George Galloway has sympathised with Nigel Farage over his treatment in Edinburgh and condemned First Minister Alex Salmond after an event he described as "pure embarrassment for Scotland".
Speaking exclusively to IBTimes UK, Galloway said Farage's barracking at the hands of a 50-strong mob is "a shape of things to come. It can only cause hatred between English and Scottish people."
Galloway's comments come just weeks after he told IBTimes UK that Farage was a poor man's version of himself, while claiming Ukip followers were "misguided" and, in some cases, racist.
The Respect MP said of the events on Edinburgh's Royal Mile: "I hold no candle for Nigel Farage but if leaders of democratic parties with substantial support are to be driven out of Scotland under police protection, it's not going to be much of an advertisement for visitors and investors.
"The whole event had a very anti-English character, it was very ugly. The language and behaviour of the protesters and the pathetic response of the police, who couldn't even secure a press event held by the third party of the state, doesn't say much for Scotland if it wishes to become independent.
"This kind of roughhouse is only justified against fascist leaders, and Farage is definitely not a fascist."
Turning to Farage's own claim that the protesters were fascists, Galloway continued: "Fascist is not a term you should bandy around lightly but the behaviour of the protesters brought shame on Scotland.
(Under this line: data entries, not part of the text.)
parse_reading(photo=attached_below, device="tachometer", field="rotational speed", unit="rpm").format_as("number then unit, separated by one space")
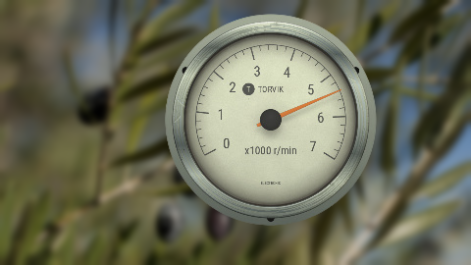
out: 5400 rpm
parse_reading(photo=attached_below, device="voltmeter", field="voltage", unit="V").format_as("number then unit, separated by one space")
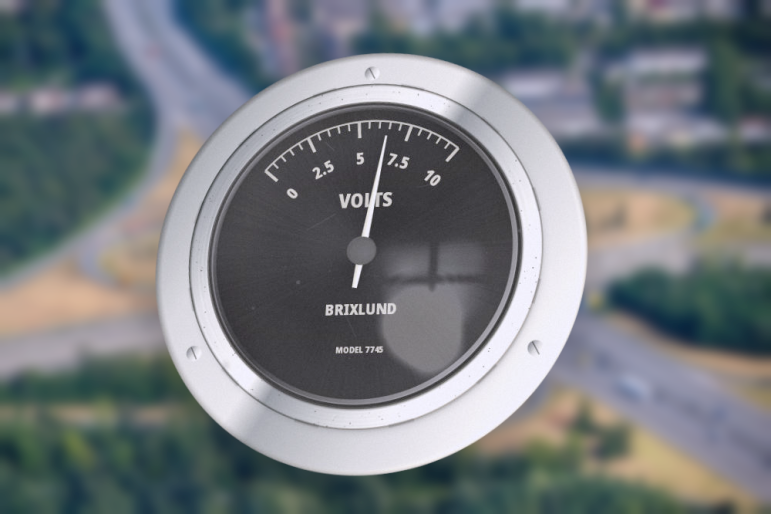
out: 6.5 V
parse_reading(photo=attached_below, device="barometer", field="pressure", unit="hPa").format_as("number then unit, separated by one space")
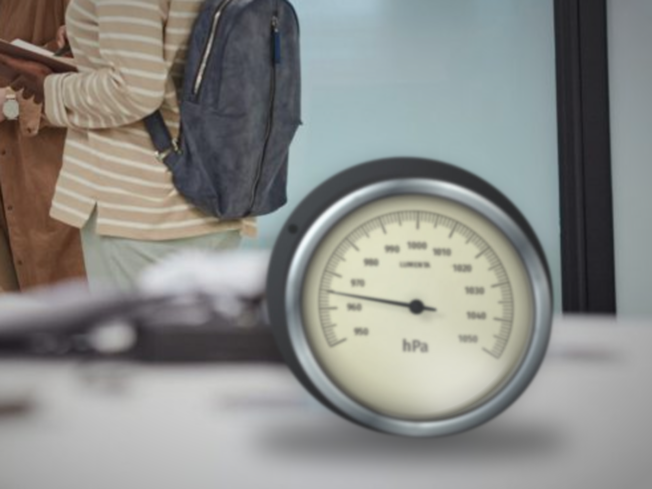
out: 965 hPa
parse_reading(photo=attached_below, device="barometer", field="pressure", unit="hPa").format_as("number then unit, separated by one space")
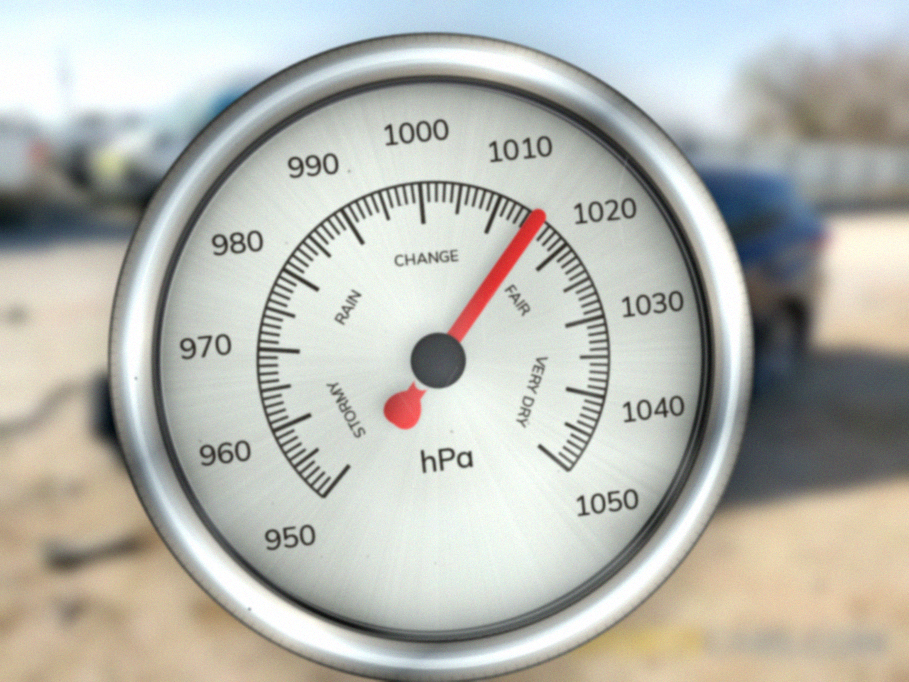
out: 1015 hPa
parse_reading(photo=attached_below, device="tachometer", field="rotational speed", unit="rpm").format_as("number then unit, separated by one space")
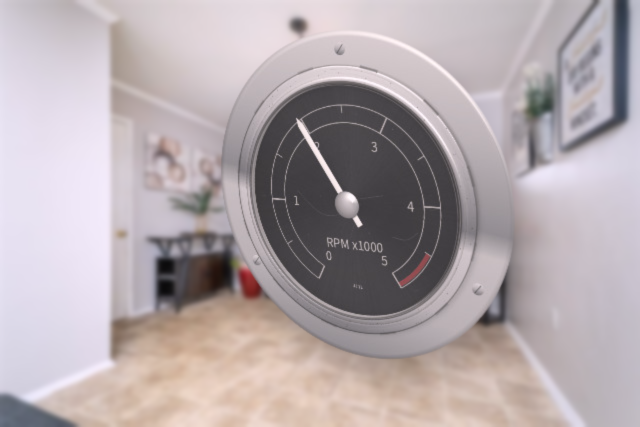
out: 2000 rpm
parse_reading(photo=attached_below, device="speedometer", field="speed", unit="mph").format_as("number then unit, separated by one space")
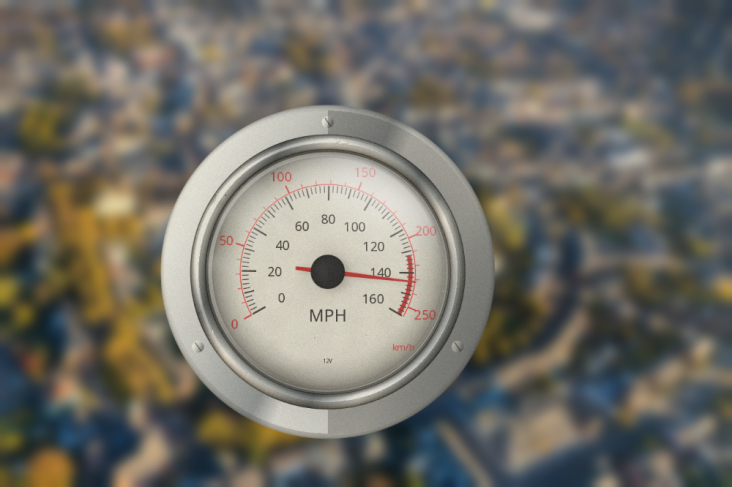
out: 144 mph
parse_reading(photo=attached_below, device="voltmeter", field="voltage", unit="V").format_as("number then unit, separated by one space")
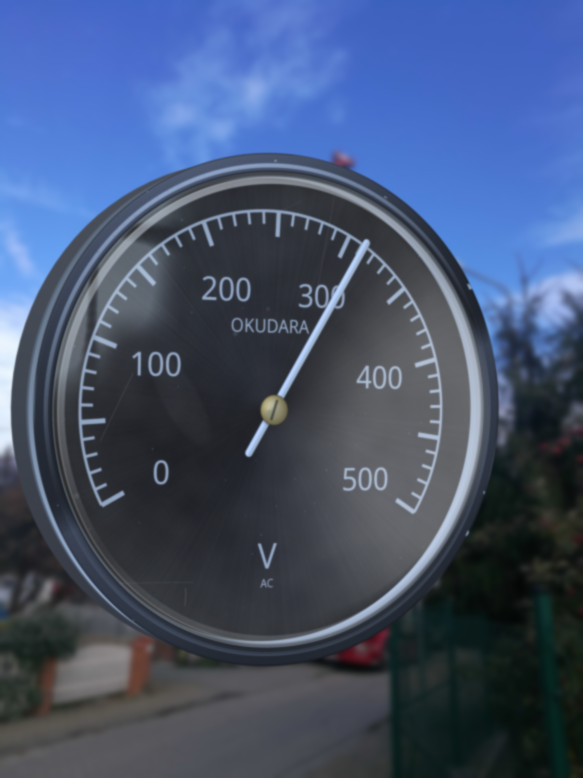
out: 310 V
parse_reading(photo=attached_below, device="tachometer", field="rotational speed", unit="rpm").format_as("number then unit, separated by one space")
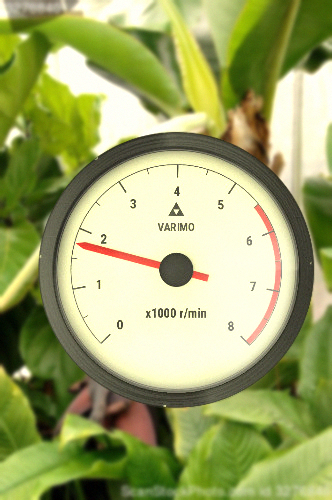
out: 1750 rpm
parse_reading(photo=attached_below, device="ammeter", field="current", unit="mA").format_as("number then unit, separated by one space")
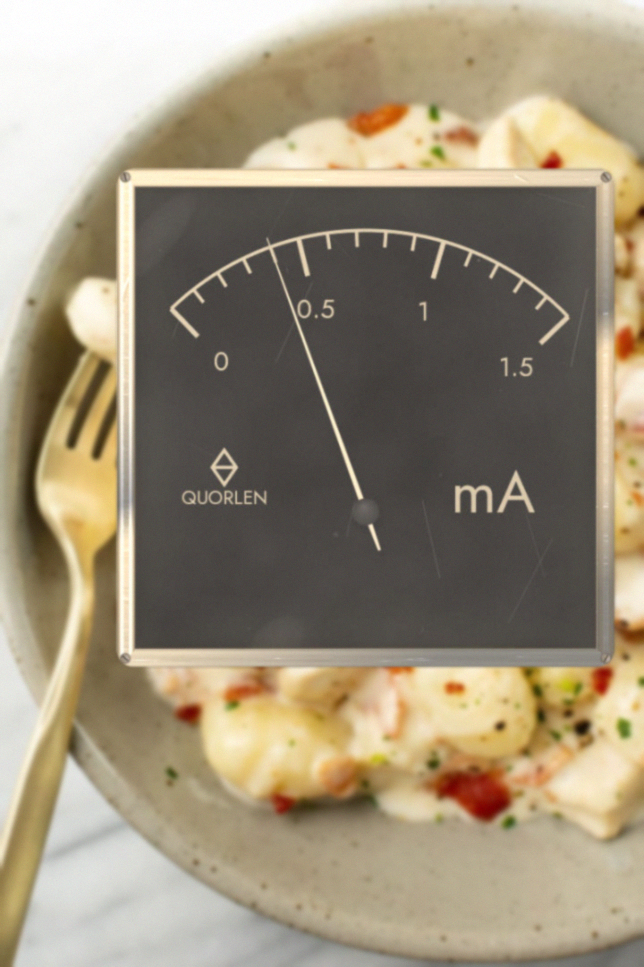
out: 0.4 mA
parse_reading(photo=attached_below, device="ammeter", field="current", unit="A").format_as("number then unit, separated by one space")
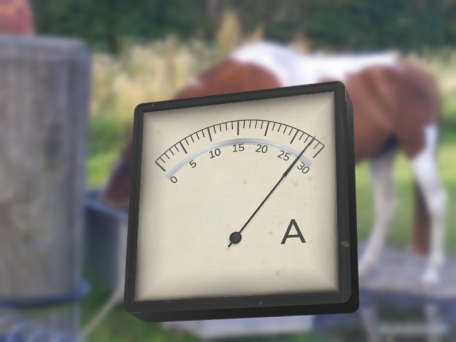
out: 28 A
Farage represents a lot of people in Britain. I wish it were not so but this is a democracy.
"Who's next? If I hold a meeting in Edinburgh is that going to happen to me just because I don't support Scottish independence?"
"Alex Salmond has to make a clear an unequivocal condemnation of it and he hasn't. He feeds on this acrimony on a national basis, on the basis of a border."
When asked if the SNP, through its silence, has implicity endorsed last night's attack, Galloway said simply "yes".
Farage received widespread criticism for hanging up the phone on BBC Scotland interviewer David Miller, who posed difficult questions about Ukip and its prospects in Scotland.
However, far from criticising his political rival, Galloway defended Farage by saying: "I've often felt like hanging up the phone on BBC Scotland myself."
Following Galloway's comments, Salmond issued his own reaction to last night's events.
Referring to Farage and his accusations of a "hate campaign", Salmond said it would be a "great mistake" to take "somebody of that mentality with any degree of seriousness".
He also claimed that "we can frankly do without Ukip" because they "dislike everybody and know absolutely nothing about Scotland."
Refusing to castigate the demonstration, Salmond continues: "If there's been any law-breaking - and that's yet to be established - then obviously we condemn that, as we always do in Scotland, but you've got to get things into context.
"A student demonstration isn't the Dreyfus trial."